Crakehall Hall is a historic building in Crakehall, a village in North Yorkshire, England.

The building was constructed in the early 18th century. Nikolaus Pevsner describes it as "looking competent and sensible". Jean Burdon, who later ran a scheme for disabled riders, was born in the hall in 1924. The house was Grade II* listed in 1966, along with its garden walls. It was restored in the 2020s.

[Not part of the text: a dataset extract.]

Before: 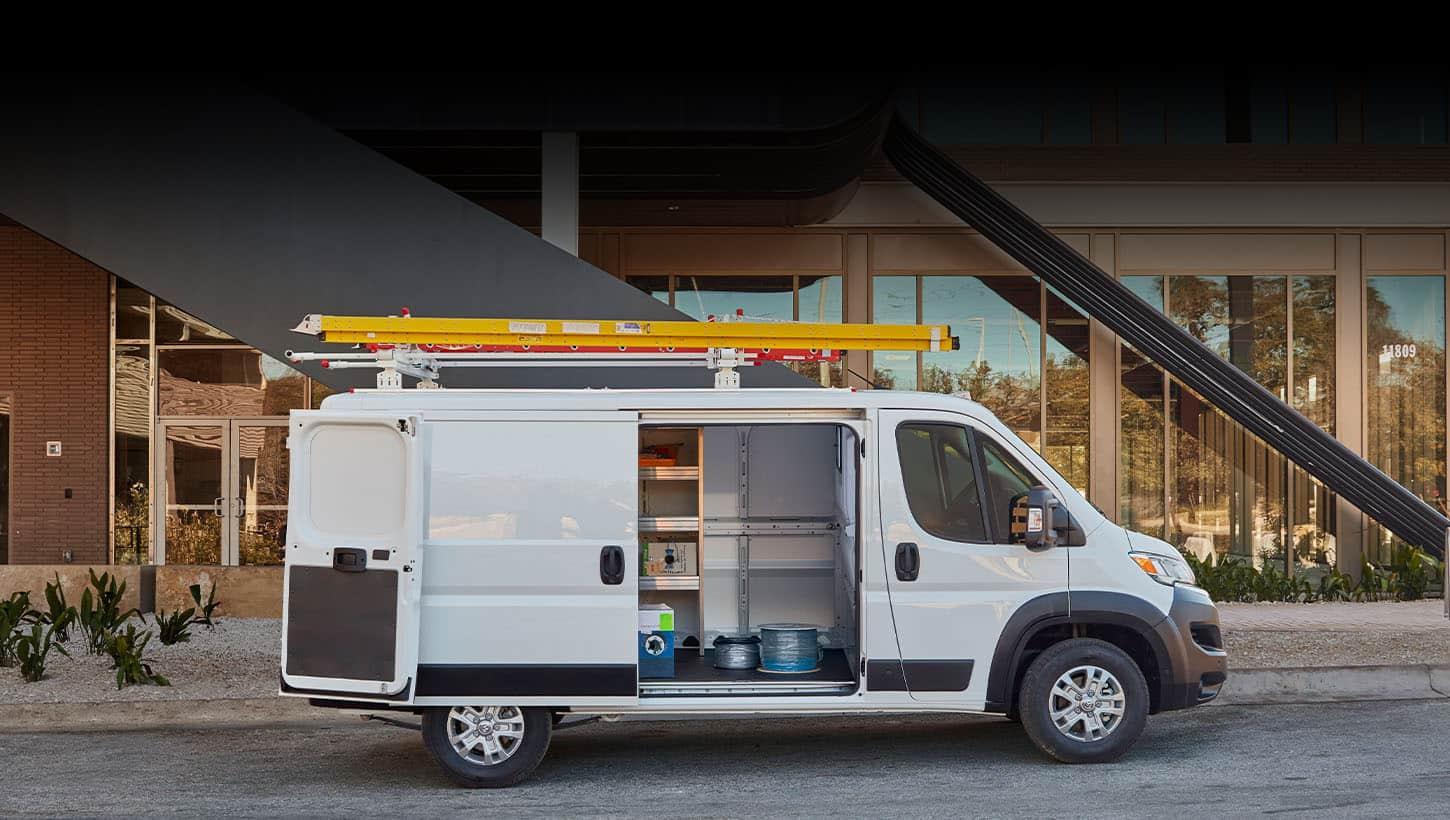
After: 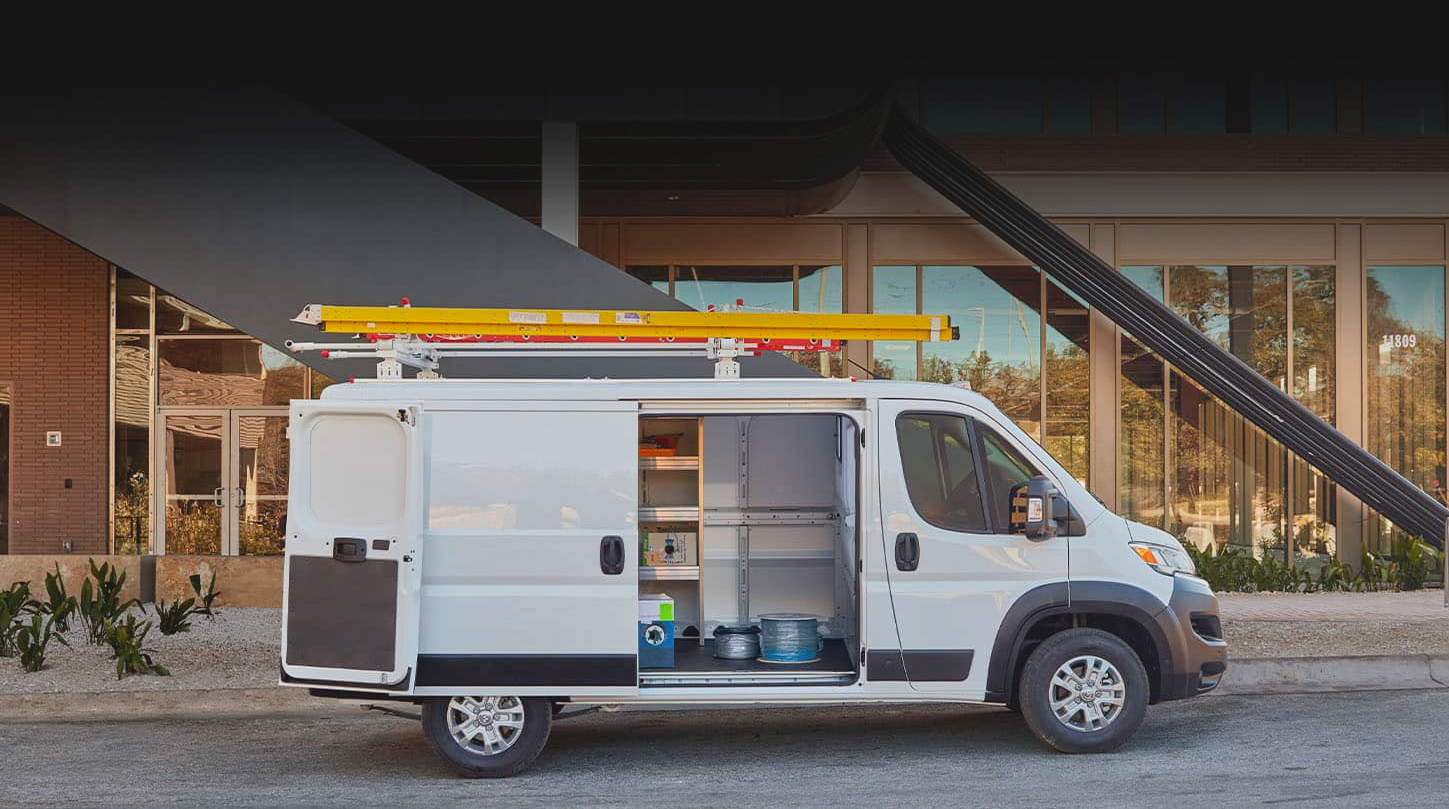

The house is built of stone on a plinth, with chamfered quoins, a sill band, a moulded eaves band, and a hipped stone slate roof. There are three storeys, a symmetrical front of seven bays, and a three-storey rear wing. Three steps lead up to a central Doric porch with two pairs of columns on plinths, a fluted frieze, a cornice and blocking course, and a doorway with a fanlight. The windows are sashes with moulded architraves and keystones. On each side of the house is a brick quadrant wall with stone coping, ramped up at the end to stone piers with domed caps. In the centre of each wall is a doorway with a rusticated architrave and a double keystone. From the right-hand pier runs a high coped stone wall.

Inside the house is an entrance hall with a dado rail, and early doors to the rooms on each side. There is a large staircase with an open well, lit by a Venetian window with Ionic columns. The right-hand front room has early decoration include its overmantel, panelling, dado rail and cornice.